37 chapitres, 107 sous-chapitres, 720 pages, le tout imprimé en petite police : Éric Marchal est un auteur qui aime laisse courir la plume pour composer une belle épopée. Il faudra donc accepter de consacrer un certain temps à cette lecture pour l'apprécier.
Le roman s'étend sur les années 1863-1889 en proposant également quelques intermèdes qui se déroulent en 1918 alors que la Grande Guerre et la grippe espagnole sévissaient encore. Il s'intéresse aux progrès de la science et plus particulièrement aux avancées les plus spectaculaires. Pour cela il va croiser les destins des familles Eiffel et Delhorme ce qui permettra de mêler à une fiction inspirée certains épisodes historiques. Pour cette raison, il va être difficile de parler de roman historique.
Les aventures du clan Delhorme sont les plus intéressantes. Celles-ci se déroulent entre Grenade, le palais de l'Alhambra et
Paris. Chaque membre de la famille est intéressant à suivre : Clément le météorologue-aérostatier, Alicia la restauratrice et leurs enfants : l'énigmatique Nyssia, l'étrange Irving et Victoria. Il faudra encore penser à Javier,
Jezequel, Mateo, Kalia, les Pinilla et le sinistre Tête-de-rat. Bref, la galerie des personnages est tout aussi intéressante que les aventures qu'ils vivent que l'environnement.
Pour ce qui concerne
Gustave Eiffel, sa fille et ses principaux collaborateurs, les choses sont un peu différentes. Certes, il est intéressant de suivre leurs pérégrinations, mais elles passent au second plan. L'on ne peut que s'imaginer être spectateur des chantiers du pont Maria Pia, de la Statue de la liberté ou encore de la Tour mais celles-ci manquent d'exotisme. le premier chantier retient davantage l'attention et le second bénéficie de la visite d'un invité de marque. Seule la Tour semble délaissée au profit des intrigues secondaires.
Les hommages rendus ici sont nombreux. L'auteur vénère un certain nombre d'auteurs bien connus (Hugo,
Zola, Irving, Verne) et s'appuie sur une bibliographique impressionnante. Ce travail de précision se retrouve d'ailleurs dans son roman. Il honore également les visionnaires (Eiffel et Bartholdi) sans oublier les pionniers de la photographie, de la médecine moderne, de la science non professionnelle, de la météorologie, de l'aviation. Il évoque souvent l'Alhambra, ce qui fait de cette lecture un complément nécessaire à la visite de ce monument. Inversement l'envie de visite le monument viendra tout naturellement.
Malgré l'épaisseur du roman, il est assez surprenant de constater qu'il faudra composer avec des ellipses assez frustrantes. A plusieurs reprises, l'auteur nous laisse en plan n'expliquant pas le devenir de certains de ses personnages. le chantier de la Statue de la liberté donne l'impression d'avoir été sacrifié au profit de celui de la Tour, qui étrangement semble bénéficier de moins d'attentions que celui du pont Maria Pia.
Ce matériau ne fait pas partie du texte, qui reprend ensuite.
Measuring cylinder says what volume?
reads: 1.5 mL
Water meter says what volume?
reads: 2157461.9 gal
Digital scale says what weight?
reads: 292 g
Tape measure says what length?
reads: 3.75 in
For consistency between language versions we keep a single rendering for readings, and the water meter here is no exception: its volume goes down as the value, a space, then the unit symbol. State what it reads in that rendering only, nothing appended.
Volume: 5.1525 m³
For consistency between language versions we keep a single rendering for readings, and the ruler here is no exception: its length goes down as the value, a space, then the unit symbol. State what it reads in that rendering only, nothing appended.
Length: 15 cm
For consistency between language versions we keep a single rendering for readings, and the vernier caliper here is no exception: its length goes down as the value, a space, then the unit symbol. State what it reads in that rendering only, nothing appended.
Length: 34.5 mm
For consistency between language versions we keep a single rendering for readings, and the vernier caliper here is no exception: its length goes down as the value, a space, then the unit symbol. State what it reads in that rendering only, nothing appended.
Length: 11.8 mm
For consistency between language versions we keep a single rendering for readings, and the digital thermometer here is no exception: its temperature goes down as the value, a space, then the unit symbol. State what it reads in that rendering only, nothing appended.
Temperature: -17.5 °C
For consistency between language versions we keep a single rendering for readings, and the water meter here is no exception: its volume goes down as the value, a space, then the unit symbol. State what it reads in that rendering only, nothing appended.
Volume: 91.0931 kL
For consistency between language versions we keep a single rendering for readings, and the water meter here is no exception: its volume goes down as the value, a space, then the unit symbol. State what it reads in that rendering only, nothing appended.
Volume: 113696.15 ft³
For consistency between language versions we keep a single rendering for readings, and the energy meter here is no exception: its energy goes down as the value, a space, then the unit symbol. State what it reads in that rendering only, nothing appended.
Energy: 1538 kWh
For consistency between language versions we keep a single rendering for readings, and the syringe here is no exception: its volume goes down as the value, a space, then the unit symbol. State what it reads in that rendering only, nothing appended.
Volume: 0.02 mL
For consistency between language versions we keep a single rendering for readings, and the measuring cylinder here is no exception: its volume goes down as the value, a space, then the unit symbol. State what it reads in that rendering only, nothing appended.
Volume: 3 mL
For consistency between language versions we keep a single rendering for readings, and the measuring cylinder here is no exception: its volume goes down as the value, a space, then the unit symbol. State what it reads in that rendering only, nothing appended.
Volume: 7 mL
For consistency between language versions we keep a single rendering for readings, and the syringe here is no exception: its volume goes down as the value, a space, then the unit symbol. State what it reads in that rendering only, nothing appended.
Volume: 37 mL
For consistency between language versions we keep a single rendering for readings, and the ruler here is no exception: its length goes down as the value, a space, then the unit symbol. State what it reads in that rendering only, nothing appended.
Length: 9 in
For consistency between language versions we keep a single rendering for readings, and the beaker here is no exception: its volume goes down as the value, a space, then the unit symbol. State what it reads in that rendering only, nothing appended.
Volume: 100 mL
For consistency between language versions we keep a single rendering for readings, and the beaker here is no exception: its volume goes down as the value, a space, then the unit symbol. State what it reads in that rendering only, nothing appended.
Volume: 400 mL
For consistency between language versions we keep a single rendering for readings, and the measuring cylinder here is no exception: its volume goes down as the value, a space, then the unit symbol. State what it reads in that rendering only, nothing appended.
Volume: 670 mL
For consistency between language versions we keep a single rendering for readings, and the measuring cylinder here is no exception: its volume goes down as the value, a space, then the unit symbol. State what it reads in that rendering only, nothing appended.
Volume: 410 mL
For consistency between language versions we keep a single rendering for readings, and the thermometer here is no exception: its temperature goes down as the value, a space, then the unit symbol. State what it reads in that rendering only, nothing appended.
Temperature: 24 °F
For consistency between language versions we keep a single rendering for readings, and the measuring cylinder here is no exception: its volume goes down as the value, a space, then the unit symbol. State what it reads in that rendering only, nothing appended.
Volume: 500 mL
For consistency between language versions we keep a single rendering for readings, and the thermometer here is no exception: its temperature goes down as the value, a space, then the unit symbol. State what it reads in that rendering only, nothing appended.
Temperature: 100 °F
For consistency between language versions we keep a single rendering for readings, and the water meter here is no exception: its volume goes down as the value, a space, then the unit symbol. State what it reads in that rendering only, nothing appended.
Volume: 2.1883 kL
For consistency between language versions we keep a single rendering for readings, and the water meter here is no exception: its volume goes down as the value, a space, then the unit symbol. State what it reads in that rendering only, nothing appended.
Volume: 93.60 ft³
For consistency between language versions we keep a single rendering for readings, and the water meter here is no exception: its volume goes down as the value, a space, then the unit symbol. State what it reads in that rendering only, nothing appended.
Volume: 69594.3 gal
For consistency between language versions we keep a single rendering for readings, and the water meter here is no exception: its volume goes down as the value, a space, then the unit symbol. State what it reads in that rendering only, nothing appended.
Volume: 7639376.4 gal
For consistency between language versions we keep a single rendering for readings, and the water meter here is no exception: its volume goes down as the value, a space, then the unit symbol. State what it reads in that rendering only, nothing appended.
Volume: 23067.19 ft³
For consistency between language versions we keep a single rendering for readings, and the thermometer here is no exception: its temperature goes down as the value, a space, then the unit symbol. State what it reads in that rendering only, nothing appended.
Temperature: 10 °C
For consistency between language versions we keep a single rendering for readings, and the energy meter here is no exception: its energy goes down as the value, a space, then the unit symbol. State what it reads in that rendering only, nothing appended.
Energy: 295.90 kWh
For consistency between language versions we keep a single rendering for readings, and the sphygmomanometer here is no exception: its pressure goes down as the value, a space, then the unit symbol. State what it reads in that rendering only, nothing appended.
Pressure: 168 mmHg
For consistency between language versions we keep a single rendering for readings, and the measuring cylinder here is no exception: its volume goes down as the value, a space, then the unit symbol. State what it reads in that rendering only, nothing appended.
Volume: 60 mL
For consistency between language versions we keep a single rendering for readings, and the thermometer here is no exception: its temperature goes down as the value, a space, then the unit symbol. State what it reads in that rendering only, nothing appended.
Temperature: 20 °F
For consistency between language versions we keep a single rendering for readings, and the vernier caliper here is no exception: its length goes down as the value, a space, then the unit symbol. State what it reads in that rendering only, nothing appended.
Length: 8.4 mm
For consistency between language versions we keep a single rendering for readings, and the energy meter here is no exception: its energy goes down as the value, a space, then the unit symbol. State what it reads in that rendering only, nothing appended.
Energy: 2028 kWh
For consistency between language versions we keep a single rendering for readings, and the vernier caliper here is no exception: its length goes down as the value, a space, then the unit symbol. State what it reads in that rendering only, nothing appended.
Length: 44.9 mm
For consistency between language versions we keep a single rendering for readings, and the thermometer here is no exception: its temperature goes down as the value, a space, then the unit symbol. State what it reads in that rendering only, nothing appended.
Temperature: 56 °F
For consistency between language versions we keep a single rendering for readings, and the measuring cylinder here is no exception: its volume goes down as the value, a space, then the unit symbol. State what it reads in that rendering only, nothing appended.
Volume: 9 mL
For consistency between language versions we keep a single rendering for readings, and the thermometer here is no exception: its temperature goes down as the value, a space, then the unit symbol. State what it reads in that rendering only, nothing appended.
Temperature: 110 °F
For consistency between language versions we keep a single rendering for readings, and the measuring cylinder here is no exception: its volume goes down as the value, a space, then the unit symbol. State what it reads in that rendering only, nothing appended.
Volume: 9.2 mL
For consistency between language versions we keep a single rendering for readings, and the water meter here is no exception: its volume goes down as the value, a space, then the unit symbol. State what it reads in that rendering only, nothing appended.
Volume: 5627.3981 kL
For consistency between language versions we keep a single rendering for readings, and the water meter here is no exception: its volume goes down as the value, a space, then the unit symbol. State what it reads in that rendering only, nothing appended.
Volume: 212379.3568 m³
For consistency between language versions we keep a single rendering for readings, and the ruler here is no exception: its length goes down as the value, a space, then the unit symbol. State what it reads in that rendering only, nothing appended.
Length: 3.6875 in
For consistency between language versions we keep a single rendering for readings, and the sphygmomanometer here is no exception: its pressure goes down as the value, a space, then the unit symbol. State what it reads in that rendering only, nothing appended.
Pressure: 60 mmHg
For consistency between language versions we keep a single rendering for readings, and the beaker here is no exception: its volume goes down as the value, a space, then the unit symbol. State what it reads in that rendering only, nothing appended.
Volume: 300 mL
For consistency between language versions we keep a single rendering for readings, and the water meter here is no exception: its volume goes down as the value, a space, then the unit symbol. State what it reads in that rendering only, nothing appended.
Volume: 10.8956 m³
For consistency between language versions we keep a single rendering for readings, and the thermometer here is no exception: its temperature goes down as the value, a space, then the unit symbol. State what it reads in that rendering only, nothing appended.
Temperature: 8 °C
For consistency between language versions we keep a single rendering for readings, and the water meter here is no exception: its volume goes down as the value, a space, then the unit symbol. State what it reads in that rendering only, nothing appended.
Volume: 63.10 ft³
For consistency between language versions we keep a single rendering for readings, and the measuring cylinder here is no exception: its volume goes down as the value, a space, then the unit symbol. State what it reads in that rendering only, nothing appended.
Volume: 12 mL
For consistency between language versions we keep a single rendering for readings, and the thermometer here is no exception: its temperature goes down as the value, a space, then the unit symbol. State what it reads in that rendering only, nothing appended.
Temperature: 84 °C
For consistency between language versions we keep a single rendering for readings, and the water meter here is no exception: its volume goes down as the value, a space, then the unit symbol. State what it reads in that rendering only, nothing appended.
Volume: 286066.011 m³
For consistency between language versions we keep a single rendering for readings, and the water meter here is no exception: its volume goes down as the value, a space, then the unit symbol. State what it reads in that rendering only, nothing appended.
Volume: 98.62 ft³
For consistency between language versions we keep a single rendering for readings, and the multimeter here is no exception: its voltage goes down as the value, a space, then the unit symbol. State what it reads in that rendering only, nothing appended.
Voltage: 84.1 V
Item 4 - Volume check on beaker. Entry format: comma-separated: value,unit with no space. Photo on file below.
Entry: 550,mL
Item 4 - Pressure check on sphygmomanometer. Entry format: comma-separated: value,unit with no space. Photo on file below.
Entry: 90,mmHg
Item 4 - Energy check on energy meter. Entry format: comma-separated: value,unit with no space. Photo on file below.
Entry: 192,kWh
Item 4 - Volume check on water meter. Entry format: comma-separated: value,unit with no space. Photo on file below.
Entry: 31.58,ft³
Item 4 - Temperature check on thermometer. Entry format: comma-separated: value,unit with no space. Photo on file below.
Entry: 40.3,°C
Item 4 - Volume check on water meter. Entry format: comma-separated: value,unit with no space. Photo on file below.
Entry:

Il n‘en demeure pas moins que ce roman est une grande réussite. Il est long certes, mais il est difficile de le laisser tomber pour passer à autre chose. Cette épopée ressemble à un feuilleton de l'été que l'on suit avec plaisir. S'il n'y a pas cette étincelle de génie que l'on retrouve dans
le soleil sous la soie,
Eric Marchal a toutefois composé ici une belle et grande odyssée de la science moderne.